We overlapped our lists of genes associated with hematoma and edema volumes with genes implicated in ICH genetics [8] and found many overlaps: solute carrier family 25 member 44 (SLC25A44), amyloid beta precursor protein (APP), gelsolin (GSN), polyamine modulated factor 1 (PMF1), and prion protein (PRNP) (Fig. 4a, Table S4S). Thus, these genes may have a causal relationship determining ICH and aPHE volumes, as well as rPHE. We next compared our hematoma and edema volume gene lists to genes differentially expressed in human perihematomal brain tissue [96]. There was a significant overlap with ICH volume (27 genes, p(overlap) = 4.0e-05), aPHE volume (12 genes, p(overlap) = 4.7e-02), and with three modules (Fig. 4a, Table S4T). Although expressed in blood and brain, these genes might have different functions in the two organs.

Limitations

Due to small sample size, the results from this study need to be validated in a larger cohort. The cell-specific genes used here [23, 24] were identified in healthy subjects and may change expression in other cells with disease [111,112,113,114]. Since hematoma and PHE volumes are major determinants of ICH outcomes, the genes and networks identified here should be studied with respect to outcomes in future studies.
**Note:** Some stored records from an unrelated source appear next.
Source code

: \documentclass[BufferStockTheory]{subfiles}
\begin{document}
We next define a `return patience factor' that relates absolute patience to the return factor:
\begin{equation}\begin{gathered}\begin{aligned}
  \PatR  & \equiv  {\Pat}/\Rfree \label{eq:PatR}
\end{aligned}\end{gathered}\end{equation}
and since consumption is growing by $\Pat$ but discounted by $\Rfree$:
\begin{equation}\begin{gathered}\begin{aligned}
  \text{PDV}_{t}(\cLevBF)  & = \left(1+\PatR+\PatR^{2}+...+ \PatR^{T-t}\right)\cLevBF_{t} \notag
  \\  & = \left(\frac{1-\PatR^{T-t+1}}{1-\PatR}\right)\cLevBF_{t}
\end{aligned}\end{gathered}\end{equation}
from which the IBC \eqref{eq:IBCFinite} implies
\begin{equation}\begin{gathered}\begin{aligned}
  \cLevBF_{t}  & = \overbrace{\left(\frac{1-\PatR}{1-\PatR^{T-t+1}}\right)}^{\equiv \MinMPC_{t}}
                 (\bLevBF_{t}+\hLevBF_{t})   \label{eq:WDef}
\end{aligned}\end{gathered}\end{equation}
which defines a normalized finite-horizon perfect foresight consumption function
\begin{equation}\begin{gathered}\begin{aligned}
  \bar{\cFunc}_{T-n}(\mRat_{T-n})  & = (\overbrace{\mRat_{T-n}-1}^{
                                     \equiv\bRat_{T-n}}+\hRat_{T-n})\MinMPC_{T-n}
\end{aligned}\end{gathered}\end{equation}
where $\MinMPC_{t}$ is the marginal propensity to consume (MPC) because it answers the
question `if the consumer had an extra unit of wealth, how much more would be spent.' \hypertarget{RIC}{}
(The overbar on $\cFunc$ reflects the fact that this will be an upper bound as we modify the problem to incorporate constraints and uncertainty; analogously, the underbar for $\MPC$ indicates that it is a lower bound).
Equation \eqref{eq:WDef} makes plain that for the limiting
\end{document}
It is possible that some of the gene expression differences correlated with the volumetric measures in this study are actually a result of changes of cell counts of particular cell types. Future studies on isolated cell subtypes will need to determine the contribution of changes of cell proportions to the observed gene expression findings. In addition, sex and age are important factors in ICH pathology and pathophysiology [1, 115,116,117]. Despite there being no age or sex significant modules, some individual genes within these modules may have been impacted by these factors. Future studies in larger sample sizes will have to investigate gene expression affected by sex and age interactions associating with the ICH volume, aPHE volume, rPHE size, and outcome.